▶ **GIVEN INFORMATION**
+-------+
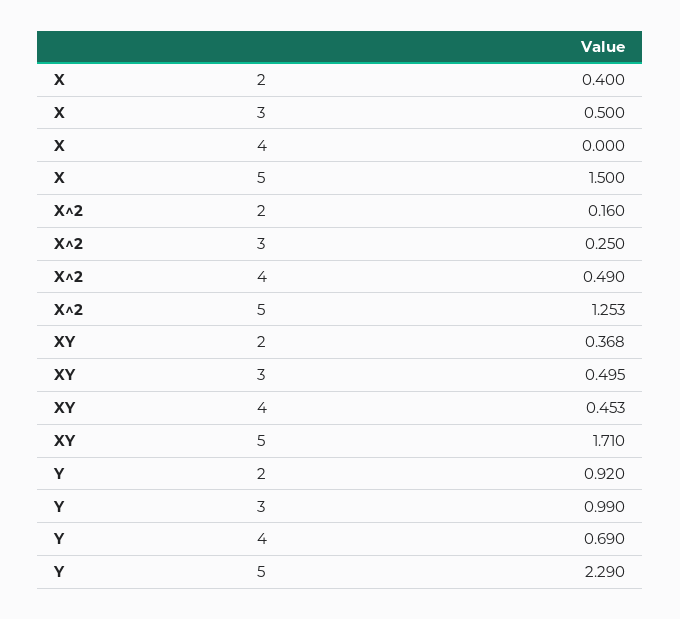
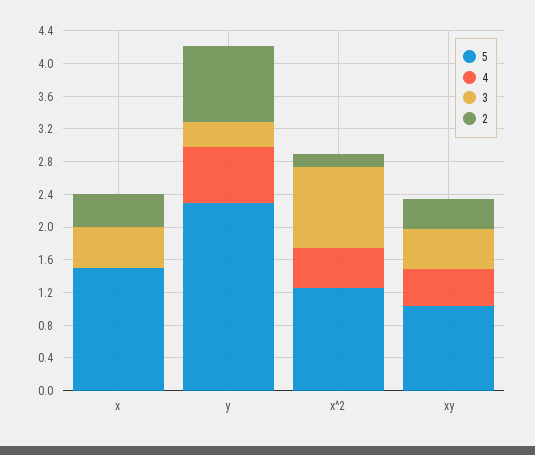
3, X^2: 0.25 -> 1
5, XY: 1.71 -> 1
3, Y: 0.99 -> 0.3

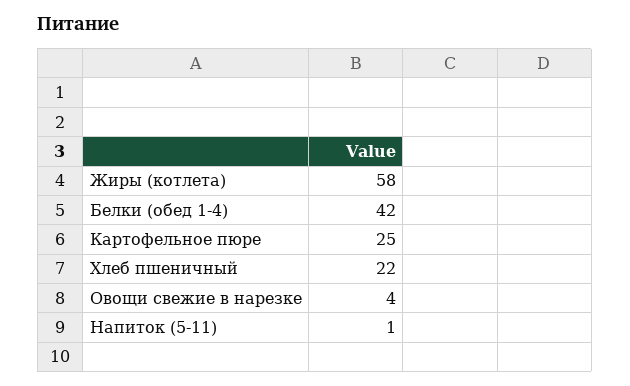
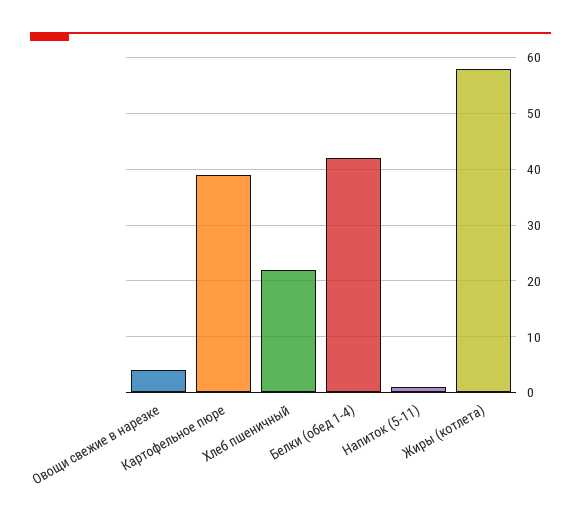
Картофельное пюре: 25 -> 40

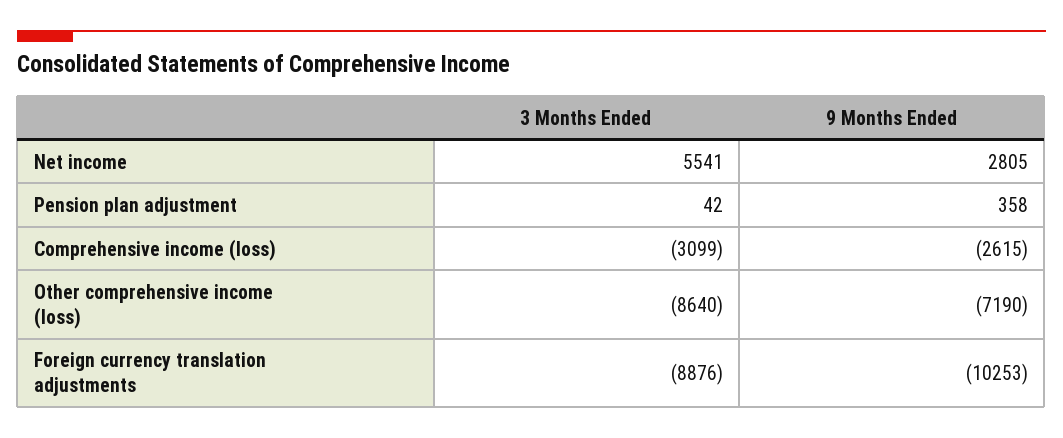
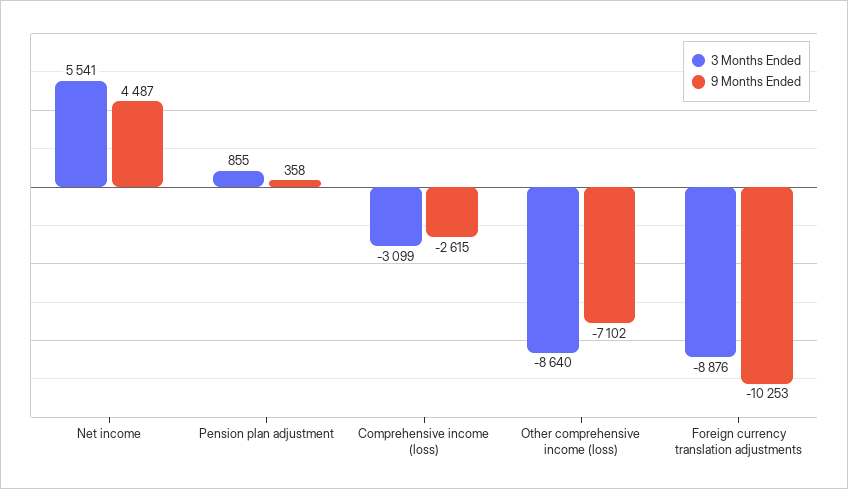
9 Months Ended, Net income: 2805 -> 4487
3 Months Ended, Pension plan adjustment: 42 -> 855
9 Months Ended, Other comprehensive income (loss): -7190 -> -7102

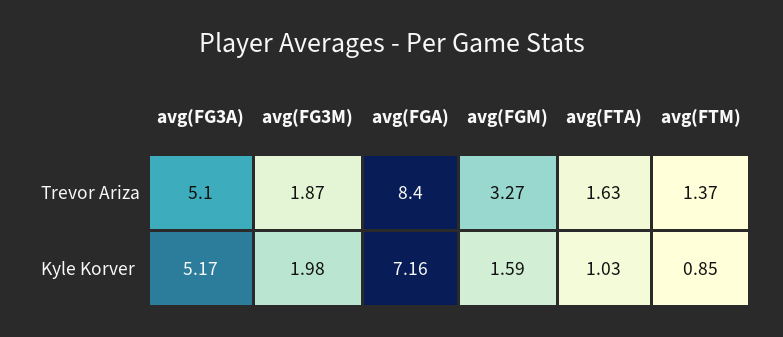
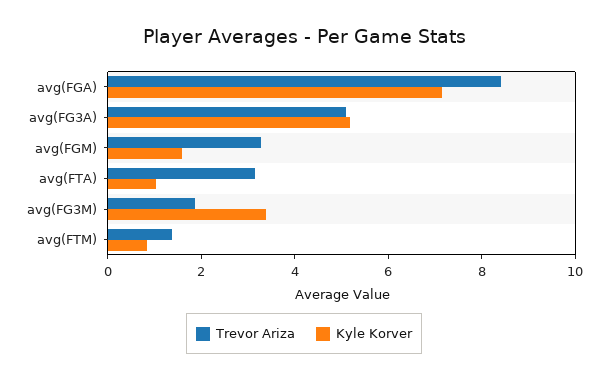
Trevor Ariza, avg(FTA): 1.63 -> 3
Kyle Korver, avg(FG3M): 1.98 -> 3.5

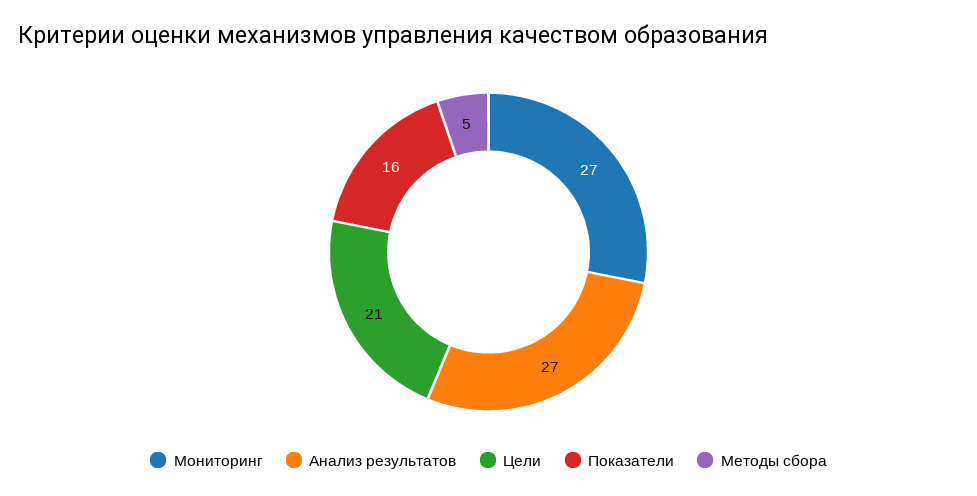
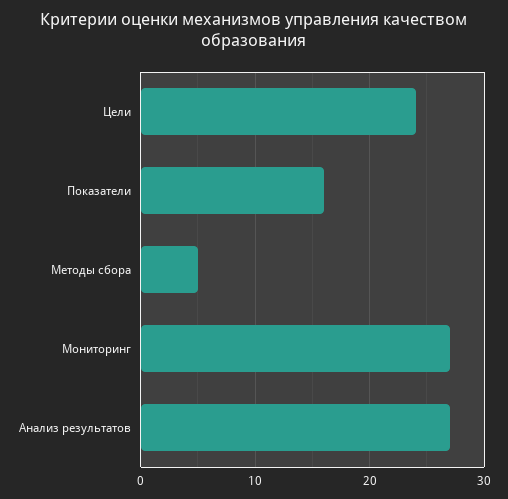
Цели: 21 -> 24

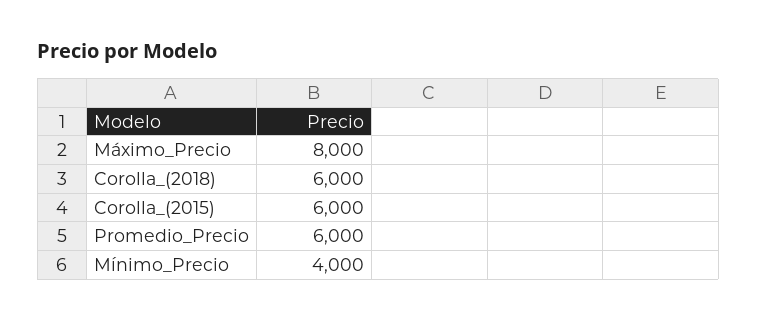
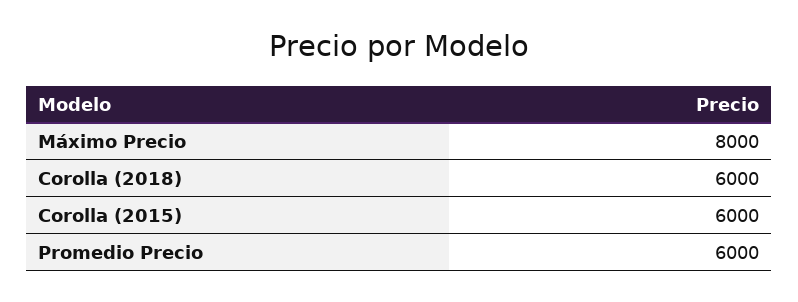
Mínimo_Precio: 4000 -> none

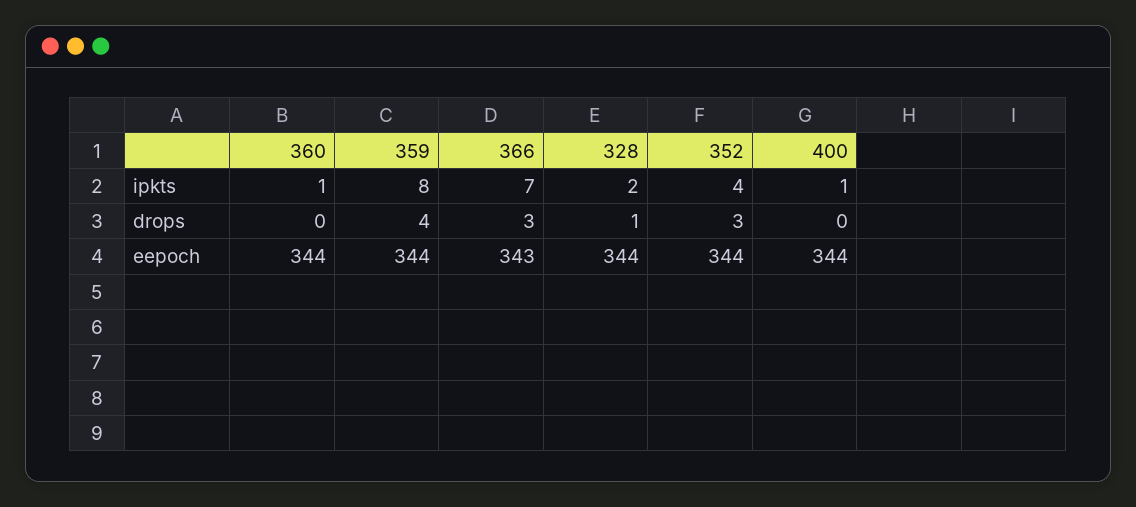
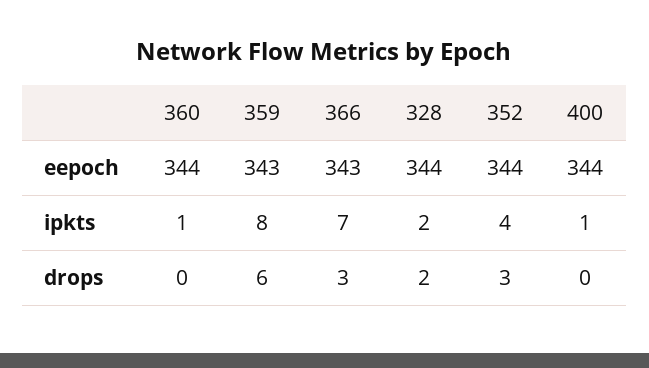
359, drops: 4 -> 6
328, drops: 1 -> 2
359, eepoch: 344 -> 343

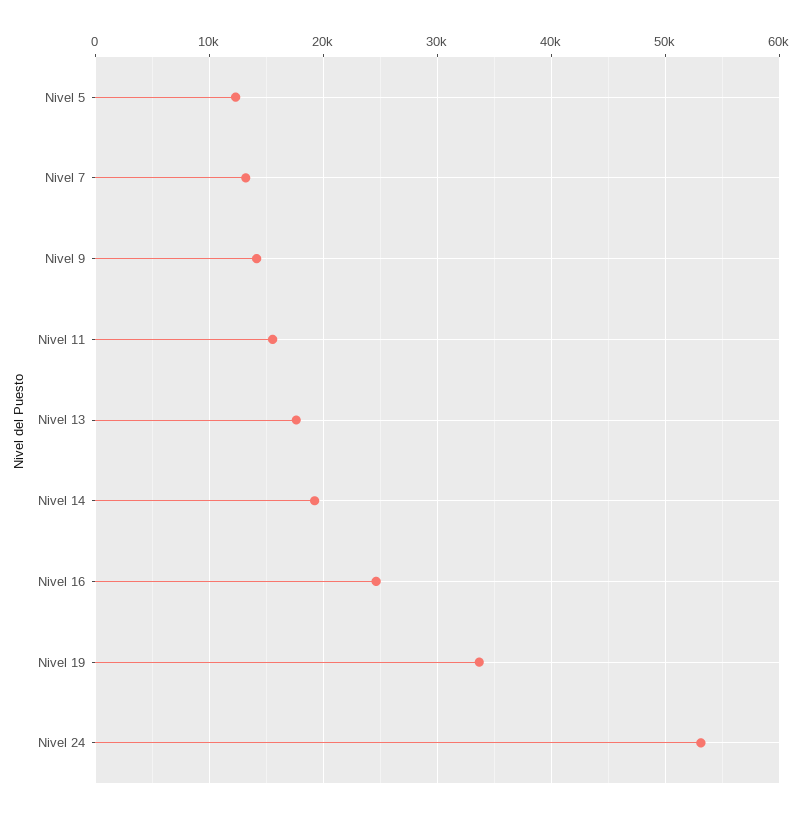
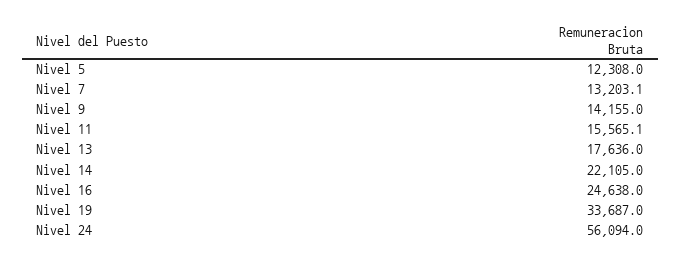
Nivel 14: 19000 -> 22105
Nivel 24: 53000 -> 56094

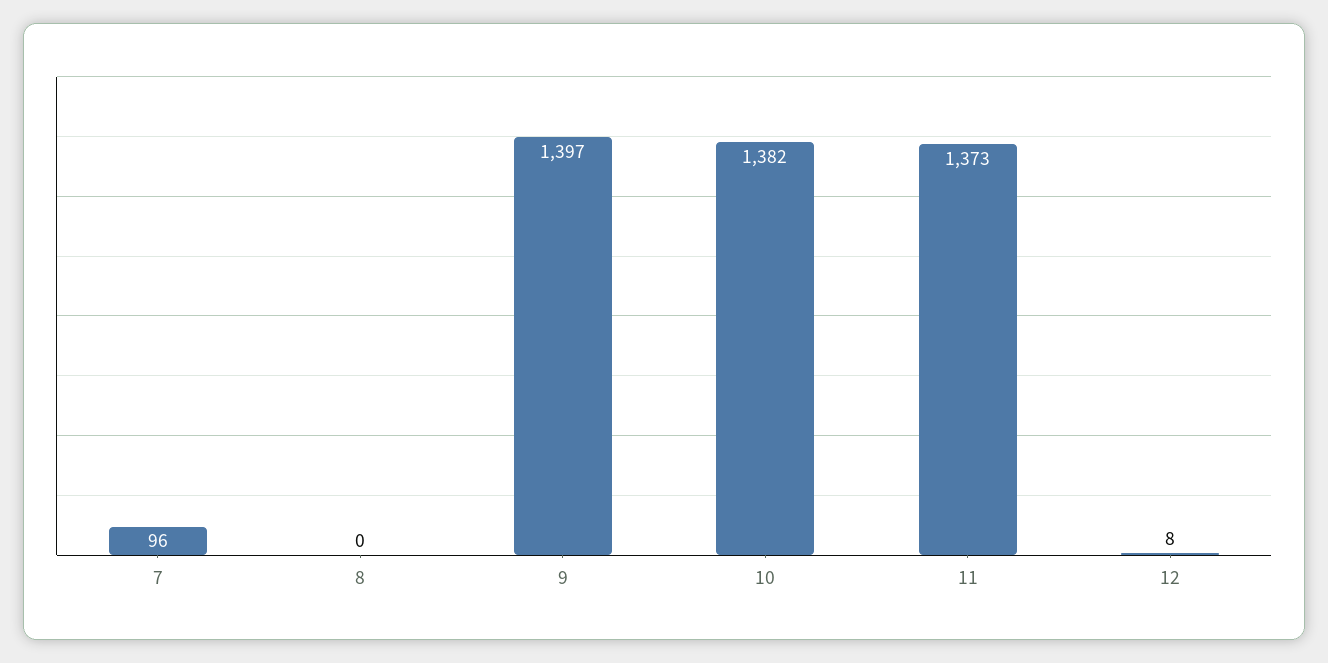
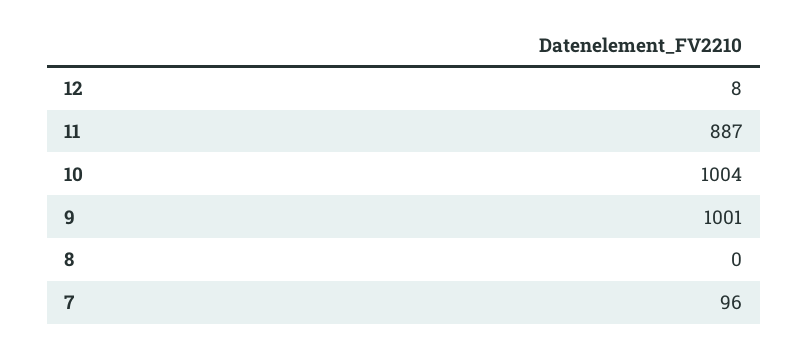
9: 1397 -> 1001
10: 1382 -> 1004
11: 1373 -> 887

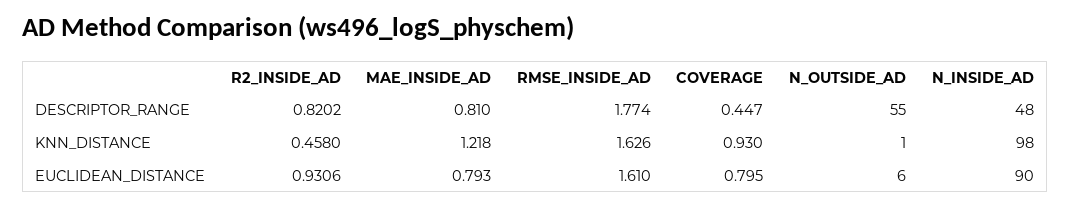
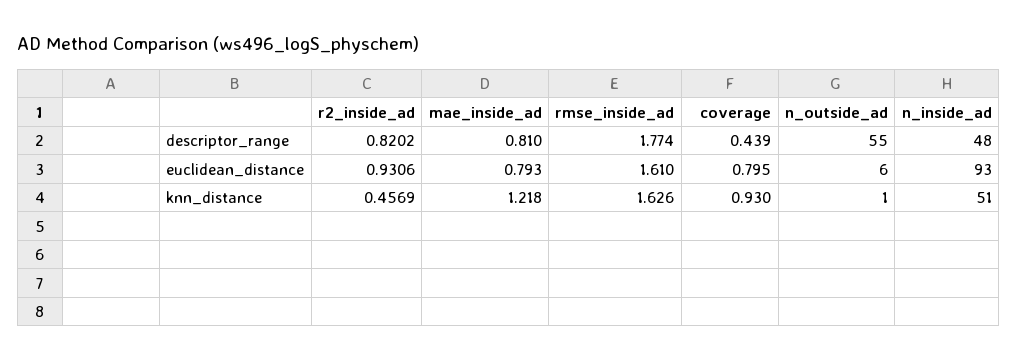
COVERAGE, DESCRIPTOR_RANGE: 0.447 -> 0.439
R2_INSIDE_AD, KNN_DISTANCE: 0.458 -> 0.4569
N_INSIDE_AD, KNN_DISTANCE: 98 -> 51
N_INSIDE_AD, EUCLIDEAN_DISTANCE: 90 -> 93

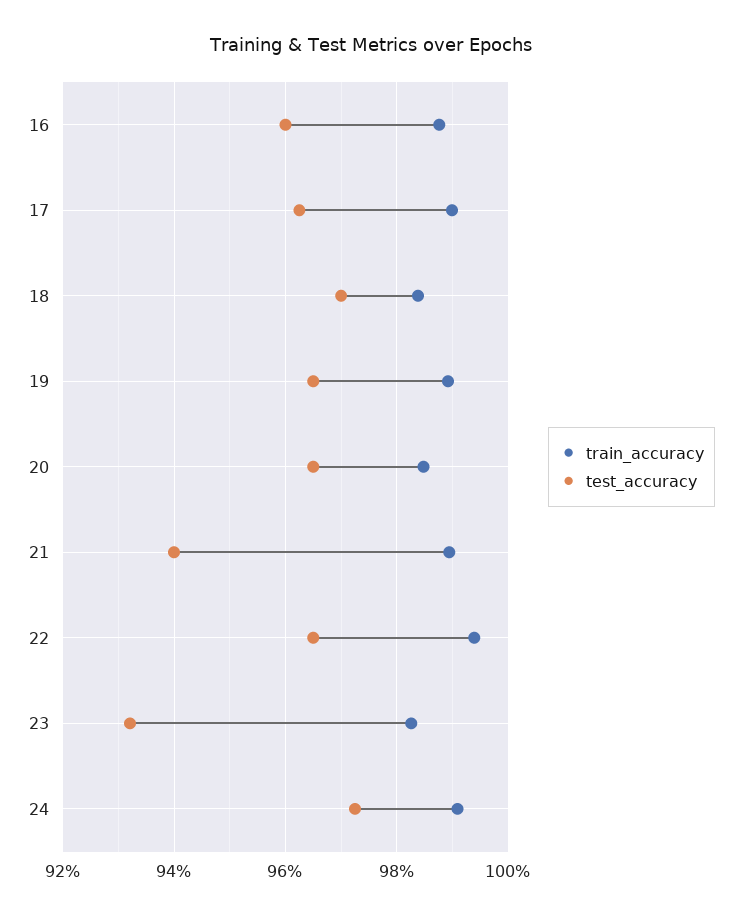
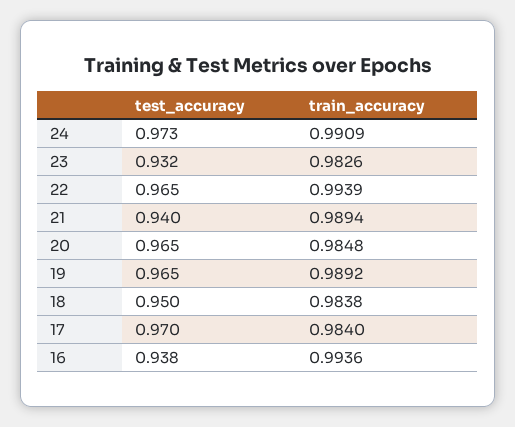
train_accuracy, 16: 0.988 -> 0.9936
test_accuracy, 16: 0.96 -> 0.938
train_accuracy, 17: 0.99 -> 0.984
test_accuracy, 17: 0.962 -> 0.97
test_accuracy, 18: 0.97 -> 0.95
+-------+
▶ **WORK REQUIRED**
Retype only the lines above from the one with "3, Y: 0.99 -> 0.3" through the last, both ends included, keeping every picture out of the copy.

▶ **RESULT OF THE EXERCISE**
3, Y: 0.99 -> 0.3

Картофельное пюре: 25 -> 40

9 Months Ended, Net income: 2805 -> 4487
3 Months Ended, Pension plan adjustment: 42 -> 855
9 Months Ended, Other comprehensive income (loss): -7190 -> -7102

Trevor Ariza, avg(FTA): 1.63 -> 3
Kyle Korver, avg(FG3M): 1.98 -> 3.5

Цели: 21 -> 24

Mínimo_Precio: 4000 -> none

359, drops: 4 -> 6
328, drops: 1 -> 2
359, eepoch: 344 -> 343

Nivel 14: 19000 -> 22105
Nivel 24: 53000 -> 56094

9: 1397 -> 1001
10: 1382 -> 1004
11: 1373 -> 887

COVERAGE, DESCRIPTOR_RANGE: 0.447 -> 0.439
R2_INSIDE_AD, KNN_DISTANCE: 0.458 -> 0.4569
N_INSIDE_AD, KNN_DISTANCE: 98 -> 51
N_INSIDE_AD, EUCLIDEAN_DISTANCE: 90 -> 93

train_accuracy, 16: 0.988 -> 0.9936
test_accuracy, 16: 0.96 -> 0.938
train_accuracy, 17: 0.99 -> 0.984
test_accuracy, 17: 0.962 -> 0.97
test_accuracy, 18: 0.97 -> 0.95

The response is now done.